Background
Many popular disease transmission models have helped nations respond to the COVID-19 pandemic by informing decisions about pandemic planning, resource allocation, implementation of social distancing measures and other non-pharmaceutical interventions. We study how five epidemiological models forecast and assess the course of the pandemic in India: a baseline model, an extended SIR (eSIR) model, two extended SEIR (SAPHIRE and SEIR-fansy) models, and a semi-mechanistic Bayesian hierarchical model (ICM).
Methods
Using COVID-19 data for India from March 15 to June 18 to train the models, we generate predictions from each of the five models from June 19 to July 18. To compare prediction accuracy with respect to reported cumulative and active case counts and cumulative death counts, we compute the symmetric mean absolute prediction error (SMAPE) for each of the five models.
Results
For active case counts, SMAPE values are 0.72 (SEIR-fansy) and 33.83 (eSIR). For cumulative case counts, SMAPE values are 1.76 (baseline) 23. (eSIR), 2.07 (SAPHIRE) and 3.20 (SEIR-fansy). For cumulative death counts, the SMAPE values are 7.13 (SEIR-fansy) and 26.30 (eSIR). For cumulative cases and deaths, we compute Pearson’s and Lin’s correlation coefficients to investigate how well the projected and observed reported COVID-counts agree. Three models (SAPHIRE, SEIR-fansy and ICM) return total (sum of reported and unreported) counts as well. We compute underreporting factors as of June 30 and note that the SEIR-fansy model reports the highest underreporting factor for active cases (6.10) and cumulative deaths (3.62), while the SAPHIRE model reports the highest underreporting factor for cumulative cases (27.79).
Conclusions
In this comparative paper we describe five different models used to study full disease transmission of the SARS-Cov-2 disease transmission in India.

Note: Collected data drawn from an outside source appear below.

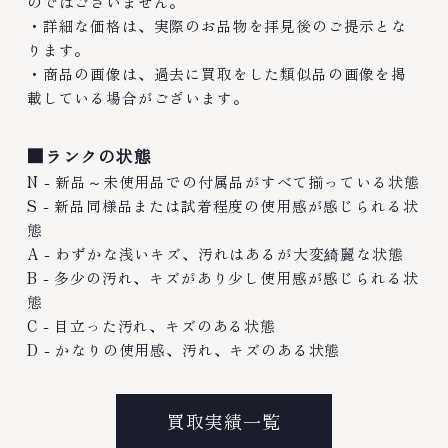
のではございません。
・詳細な価格は、実際のお品物を拝見後のご提示とな
ります。
・商品の画像は、過去に買取をした類似品の画像を掲
載している場合がございます。
■ランクの状態
N - 新品～未使用品での付属品がすべて揃っている状態
S - 新品同様品または試着程度の使用感が感じられる状
態
A - わずかな浅いキズ、汚れはあるが大変綺麗な状態
B - 多少の汚れ、キズがあり少し使用感が感じられる状
態
C - 目立った汚れ、キズのある状態
D - かなりの使用感、汚れ、キズのある状態
買取実績一覧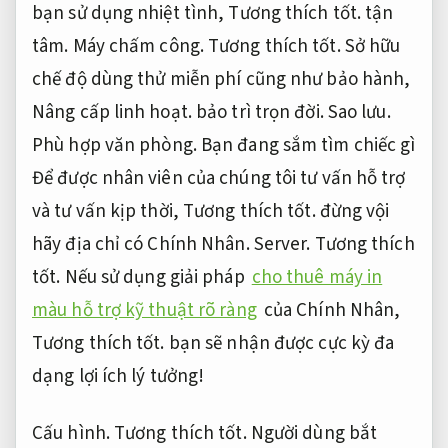
bạn sử dụng nhiệt tình,
Tương thích tốt.
tận
tâm.
Máy chấm công.
Tương thích tốt.
Sở hữu
chế độ dùng thử miễn phí cũng như bảo hành,
Nâng cấp linh hoạt.
bảo trì trọn đời.
Sao lưu.
Phù hợp văn phòng.
Bạn đang sắm tìm chiếc gì
Để được nhân viên của chúng tôi tư vấn hỗ trợ
và tư vấn kịp thời,
Tương thích tốt.
đừng vội
hãy địa chỉ có Chính Nhân.
Server.
Tương thích
tốt.
Nếu sử dụng giải pháp
cho thuê máy in
màu hỗ trợ kỹ thuật rõ ràng
của Chính Nhân,
Tương thích tốt.
bạn sẽ nhận được cực kỳ đa
dạng lợi ích lý tưởng!
Cấu hình.
Tương thích tốt.
Người dùng bắt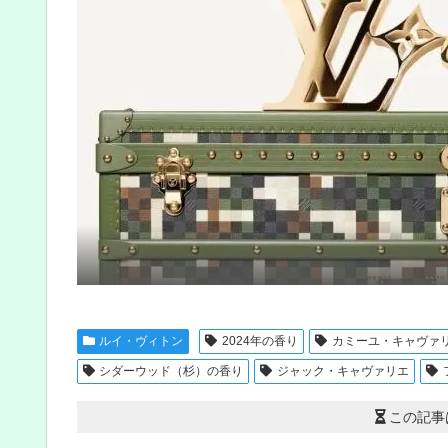
ルイ・ヴィトン
2024年の香り
カミーユ・キャヴァ
シダーウッド（杉）の香り
ジャック・キャヴァリエ
この記事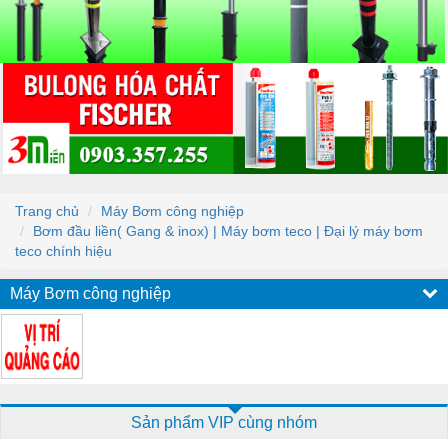
Trang chủ
Máy Bơm công nghiệp
Bơm đầu liền( Gang & inox) | Máy bơm teco | Đại lý máy bơm
teco chính hiệu
Máy Bơm công nghiệp
Sản phẩm VIP cùng nhóm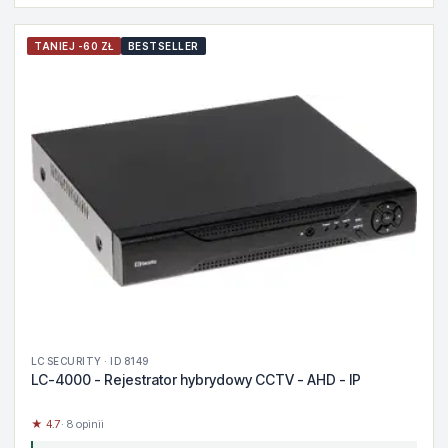
TANIEJ -60 ZŁ
BESTSELLER
LC SECURITY · ID 8149
LC-4000 - Rejestrator hybrydowy CCTV - AHD - IP
★ 4.7
· 8 opinii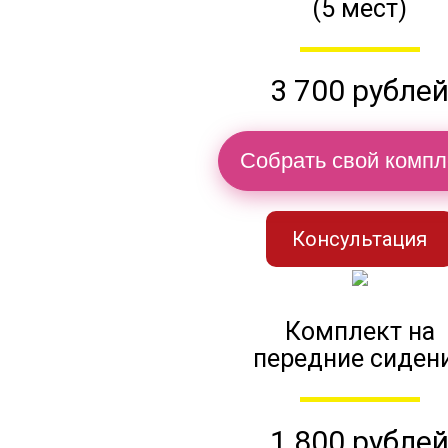
(5 мест)
3 700 рубле
Собрать свой компл
Консультация
Комплект на
передние сиден
1 800 рубле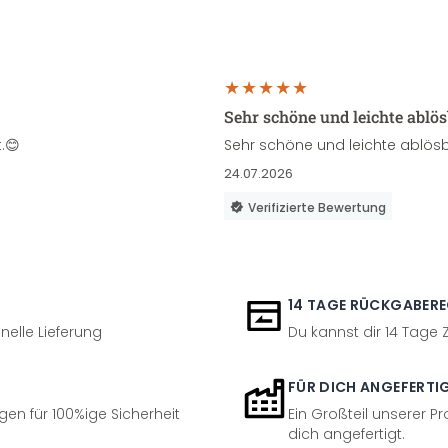
Sehr schöne und leichte ablö
.😊
Sehr schöne und leichte ablösb
24.07.2026
Verifizierte Bewertung
14 TAGE RÜCKGABER
nelle Lieferung
Du kannst dir 14 Tage
FÜR DICH ANGEFERTI
en für 100%ige Sicherheit
Ein Großteil unserer Pr
dich angefertigt.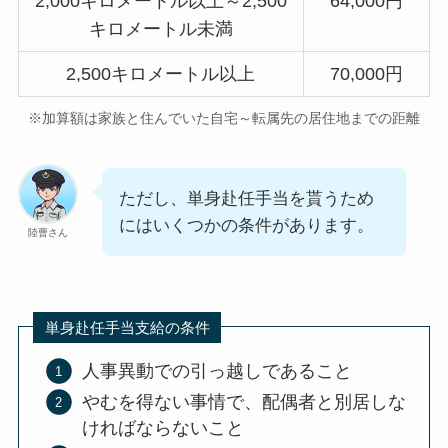
2,000キロメートル以上～2,500
64,000円
キロメートル未満
2,500キロメートル以上
70,000円
※加算額は家族と住んでいた自宅～転属先の居住地までの距離
ただし、単身赴任手当を貰うため
にはいくつかの条件があります。
陸曹さん
単身赴任手当支給の条件
人事異動での引っ越しであること
やむを得ない事情で、配偶者と別居しな
ければならないこと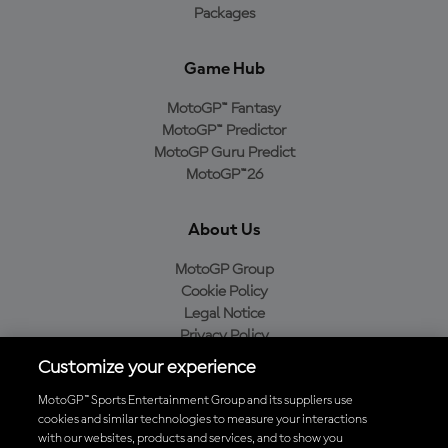
Packages
Game Hub
MotoGP™ Fantasy
MotoGP™ Predictor
MotoGP Guru Predict
MotoGP™26
About Us
MotoGP Group
Cookie Policy
Legal Notice
Privacy Policy
Purchase Policy
Customize your experience
MotoGP™ Sports Entertainment Group and its suppliers use
cookies and similar technologies to measure your interactions
with our websites, products and services, and to show you
Baixe o aplicativo oficial da MotoGP™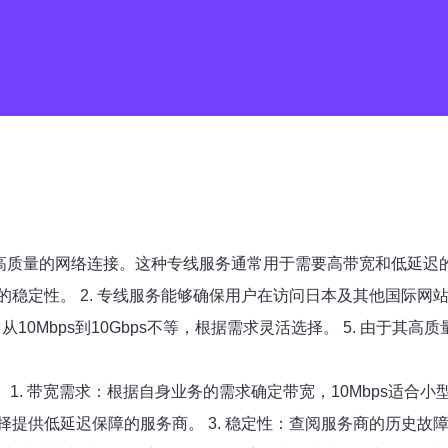
高质量的网络连接。这种专线服务通常用于需要高带宽和低延迟的应
定性。 2. 专线服务能够确保用户在访问日本及其他国际网站时
从10Mbps到10Gbps不等，根据需求灵活选择。 5. 由于
. 带宽需求：根据自身业务的需求确定带宽，10Mbps适合小型
供低延迟保障的服务商。 3. 稳定性：查阅服务商的历史故障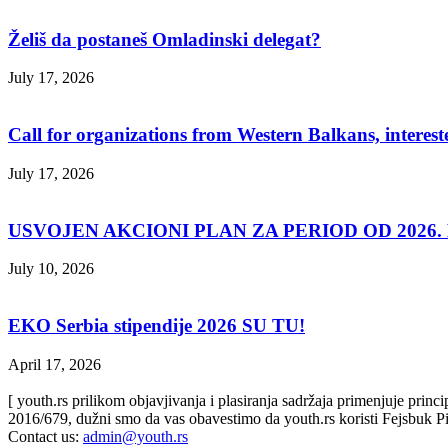
Želiš da postaneš Omladinski delegat?
July 17, 2026
Call for organizations from Western Balkans, interest
July 17, 2026
USVOJEN AKCIONI PLAN ZA PERIOD OD 2026. D
July 10, 2026
EKO Serbia stipendije 2026 SU TU!
April 17, 2026
[ youth.rs prilikom objavjivanja i plasiranja sadržaja primenjuje prin
2016/679, dužni smo da vas obavestimo da youth.rs koristi Fejsbuk Pi
Contact us:
admin@youth.rs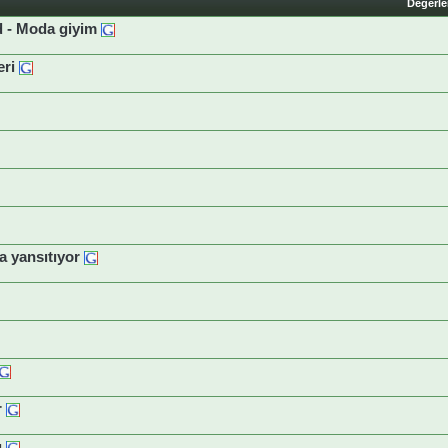
Değerl
nd - Moda giyim
eri
a yansıtıyor
r
u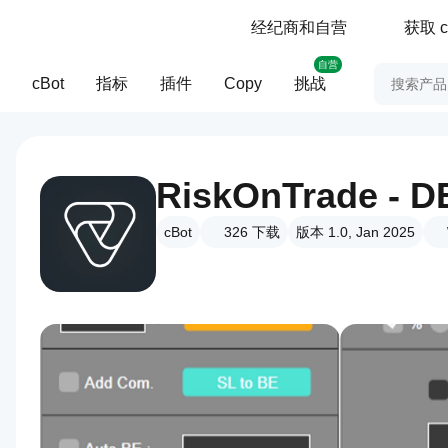
经纪商和自营
获取 c
自营
cBot
指标
插件
Copy
挑战
RiskOnTrade - 
cBot
326
下载
版本 1.0, Jan 2025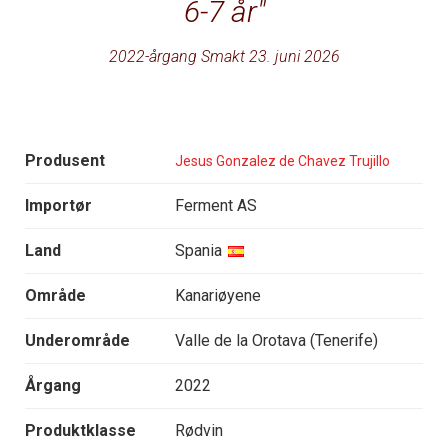
6-7 år
2022-årgang Smakt 23. juni 2026
Produsent
Jesus Gonzalez de Chavez Trujillo
Importør
Ferment AS
Land
Spania
Område
Kanariøyene
Underområde
Valle de la Orotava (Tenerife)
Årgang
2022
Produktklasse
Rødvin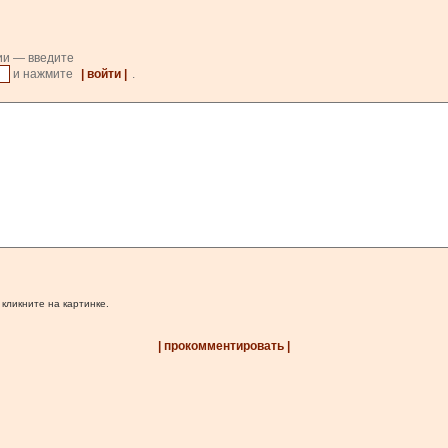
ии — введите
и нажмите
| войти |
.
 кликните на картинке.
| прокомментировать |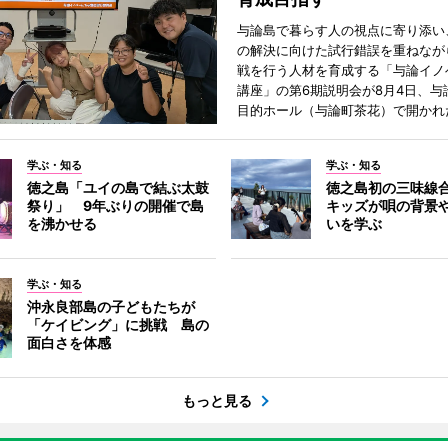
与論島で暮らす人の視点に寄り添い
の解決に向けた試行錯誤を重ねなが
戦を行う人材を育成する「与論イノ
講座」の第6期説明会が8月4日、与
目的ホール（与論町茶花）で開かれ
学ぶ・知る
学ぶ・知る
徳之島「ユイの島で結ぶ太鼓
徳之島初の三味線
祭り」 9年ぶりの開催で島
キッズが唄の背景
を沸かせる
いを学ぶ
学ぶ・知る
沖永良部島の子どもたちが
「ケイビング」に挑戦 島の
面白さを体感
もっと見る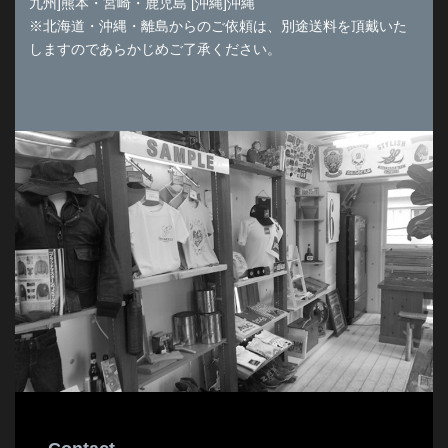
九州]熊本・宮崎・鹿児島 [沖縄]沖縄
※北海道・沖縄・離島からのご依頼は、別途送料を頂戴いた
しますのであらかじめご了承ください。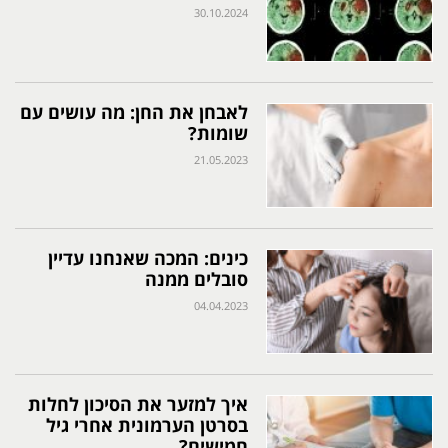
30.10.2024
לאבחן את החן: מה עושים עם
שומות?
21.05.2023
כינים: המכה שאנחנו עדיין
סובלים ממנה
04.04.2023
איך למזער את הסיכון לחלות
בסרטן הערמונית אחרי גיל
חמישים?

While simulation studies are the only gold standard way to compare the accuracy of the models, here we were uniquely poised to compare the projected case-counts against observed data on a test period. Prediction of daily active number of cases does show appreciable variation across models. The largest variability across models is observed in predicting the “total” number of infections including reported and unreported cases. The degree of under-reporting has been a major concern in India.